Source text =>

◆ ◆ ◆

SUBJECT: Another gripe sorted out
   DATE: Mon 10 May 02:22:25 BST 2021

Since the release of v0.0.18 there was another gripe which I have neglected to
mention. How was I measuring performance and how could people measure the
performance of their own servers?

To be honest, I was using a quick hack. Simply logging to the server log and
then a lot of grep and awk afterwards — not very pretty, not something I would
expect users to be doing.

I’ve spent some time this week looking at adding some proper metrics to the
log status line. Here is an abbreviated example showing me, just wandering
around a bit:


  U[3Mb +16kb] A[+784] O[12379 +625] T[273 +0] W[4.941µs 4.941µs] P[1 1]
  U[3Mb  +8kb] A[+382] O[12665 +286] T[273 +0] W[2.241µs 4.941µs] P[1 1]
  U[3Mb  +0b ] A[+599] O[13104 +439] T[273 +0] W[1.727µs 4.941µs] P[1 1]
  U[3Mb +16kb] A[+339] O[13345 +241] T[273 +0] W[1.621µs 4.941µs] P[1 1]
  U[3Mb +16kb] A[+578] O[13809 +464] T[273 +0] W[1.638µs 4.941µs] P[1 1]


That’s a maximum of about 5µs (microseconds) which is not too shabby.

To make the lines fit this post I left out the ‘G’ column, the number of
goroutines which was 29. The interesting column is the new ‘W’ or wait time
column. This shows the maximum wait time to acquire locks since the last
logged statistics and the maximum wait time since the server started. The wait
time to acquire locks directly effects how long it takes the server to respond
to player commands. Ideally this should be below 1 second, at a maximum I’d
say it could peek at 3 seconds.

How does this look with say 30,000 players using my desktop and the botrunner?

◆ ◆ ◆

Task objective =>
In the post about server performance metrics, what does the new 'W' column show? The material that follows has no connection to the post.

◆ ◆ ◆

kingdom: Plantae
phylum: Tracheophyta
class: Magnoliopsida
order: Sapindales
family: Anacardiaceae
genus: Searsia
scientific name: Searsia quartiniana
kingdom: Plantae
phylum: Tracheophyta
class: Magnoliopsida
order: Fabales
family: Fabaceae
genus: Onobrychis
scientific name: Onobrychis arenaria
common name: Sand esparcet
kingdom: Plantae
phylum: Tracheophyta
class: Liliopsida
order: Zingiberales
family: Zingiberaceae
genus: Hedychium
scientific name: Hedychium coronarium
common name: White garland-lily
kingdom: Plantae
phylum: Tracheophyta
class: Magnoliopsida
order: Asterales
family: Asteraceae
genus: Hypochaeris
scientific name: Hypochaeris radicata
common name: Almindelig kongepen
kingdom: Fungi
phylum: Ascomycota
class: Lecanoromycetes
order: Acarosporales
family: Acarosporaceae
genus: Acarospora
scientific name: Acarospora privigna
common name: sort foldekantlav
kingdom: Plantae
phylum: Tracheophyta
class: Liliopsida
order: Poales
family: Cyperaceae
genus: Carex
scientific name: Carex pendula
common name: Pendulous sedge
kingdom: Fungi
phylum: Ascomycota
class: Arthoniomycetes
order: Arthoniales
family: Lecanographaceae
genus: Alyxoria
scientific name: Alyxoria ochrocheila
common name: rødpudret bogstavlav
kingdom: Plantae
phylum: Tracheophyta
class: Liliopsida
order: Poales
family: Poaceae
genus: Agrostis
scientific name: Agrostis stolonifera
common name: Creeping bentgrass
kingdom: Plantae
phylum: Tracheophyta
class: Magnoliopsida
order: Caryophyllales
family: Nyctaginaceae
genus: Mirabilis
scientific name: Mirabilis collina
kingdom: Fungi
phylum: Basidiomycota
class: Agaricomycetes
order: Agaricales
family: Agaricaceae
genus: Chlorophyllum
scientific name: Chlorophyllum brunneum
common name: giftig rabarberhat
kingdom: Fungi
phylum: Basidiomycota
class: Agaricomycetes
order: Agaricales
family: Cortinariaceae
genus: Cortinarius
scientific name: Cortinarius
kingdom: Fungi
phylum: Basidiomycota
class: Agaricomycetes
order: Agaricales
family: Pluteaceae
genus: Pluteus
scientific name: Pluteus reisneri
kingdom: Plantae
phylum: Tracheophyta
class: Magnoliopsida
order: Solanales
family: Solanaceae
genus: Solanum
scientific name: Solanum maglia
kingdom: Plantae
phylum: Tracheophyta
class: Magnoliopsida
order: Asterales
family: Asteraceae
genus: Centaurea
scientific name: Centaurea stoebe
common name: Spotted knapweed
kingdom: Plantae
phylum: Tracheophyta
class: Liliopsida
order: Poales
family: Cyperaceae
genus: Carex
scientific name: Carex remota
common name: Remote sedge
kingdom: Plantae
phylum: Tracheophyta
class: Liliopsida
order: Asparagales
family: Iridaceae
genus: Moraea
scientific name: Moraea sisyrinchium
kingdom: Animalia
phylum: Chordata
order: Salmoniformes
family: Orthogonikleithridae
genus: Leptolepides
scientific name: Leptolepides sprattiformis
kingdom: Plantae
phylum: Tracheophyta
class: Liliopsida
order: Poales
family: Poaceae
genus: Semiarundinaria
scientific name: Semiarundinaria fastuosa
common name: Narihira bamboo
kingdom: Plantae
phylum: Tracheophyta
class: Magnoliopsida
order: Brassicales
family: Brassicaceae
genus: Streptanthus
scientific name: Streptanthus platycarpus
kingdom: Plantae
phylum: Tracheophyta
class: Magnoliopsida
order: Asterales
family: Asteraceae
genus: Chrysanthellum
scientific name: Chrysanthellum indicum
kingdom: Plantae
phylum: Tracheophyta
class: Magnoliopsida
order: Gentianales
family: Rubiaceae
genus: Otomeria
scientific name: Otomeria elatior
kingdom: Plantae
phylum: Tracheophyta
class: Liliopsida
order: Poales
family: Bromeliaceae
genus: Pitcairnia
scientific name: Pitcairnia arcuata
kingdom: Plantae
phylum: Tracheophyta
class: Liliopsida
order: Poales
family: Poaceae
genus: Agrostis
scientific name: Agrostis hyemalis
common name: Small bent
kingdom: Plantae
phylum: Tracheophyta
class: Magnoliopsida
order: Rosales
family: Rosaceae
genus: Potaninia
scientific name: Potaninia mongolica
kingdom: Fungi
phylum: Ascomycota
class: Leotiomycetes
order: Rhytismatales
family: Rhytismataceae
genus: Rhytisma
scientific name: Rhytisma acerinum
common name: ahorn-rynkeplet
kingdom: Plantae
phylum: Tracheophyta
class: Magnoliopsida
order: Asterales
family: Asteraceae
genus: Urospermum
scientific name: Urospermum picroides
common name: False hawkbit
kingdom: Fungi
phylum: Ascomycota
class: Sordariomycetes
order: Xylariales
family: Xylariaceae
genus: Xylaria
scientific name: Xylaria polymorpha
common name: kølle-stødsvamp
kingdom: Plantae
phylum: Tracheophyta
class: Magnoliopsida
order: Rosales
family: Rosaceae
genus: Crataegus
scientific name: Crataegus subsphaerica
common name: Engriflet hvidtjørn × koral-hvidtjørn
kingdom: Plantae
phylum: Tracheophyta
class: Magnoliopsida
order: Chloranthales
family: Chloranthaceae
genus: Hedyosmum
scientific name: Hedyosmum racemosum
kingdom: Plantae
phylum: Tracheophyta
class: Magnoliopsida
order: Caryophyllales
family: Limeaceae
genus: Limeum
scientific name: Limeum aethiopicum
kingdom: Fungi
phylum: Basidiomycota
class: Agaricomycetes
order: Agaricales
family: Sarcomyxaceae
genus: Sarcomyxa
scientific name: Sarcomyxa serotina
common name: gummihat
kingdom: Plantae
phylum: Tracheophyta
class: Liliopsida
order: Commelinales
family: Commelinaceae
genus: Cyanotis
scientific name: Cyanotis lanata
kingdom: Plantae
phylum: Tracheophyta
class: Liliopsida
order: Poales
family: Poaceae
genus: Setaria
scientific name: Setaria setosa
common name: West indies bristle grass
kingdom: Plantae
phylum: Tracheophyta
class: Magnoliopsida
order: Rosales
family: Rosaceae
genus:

◆ ◆ ◆

Written reply =>
It shows the maximum wait time to acquire locks since the last logged statistics and the maximum wait time since the server started.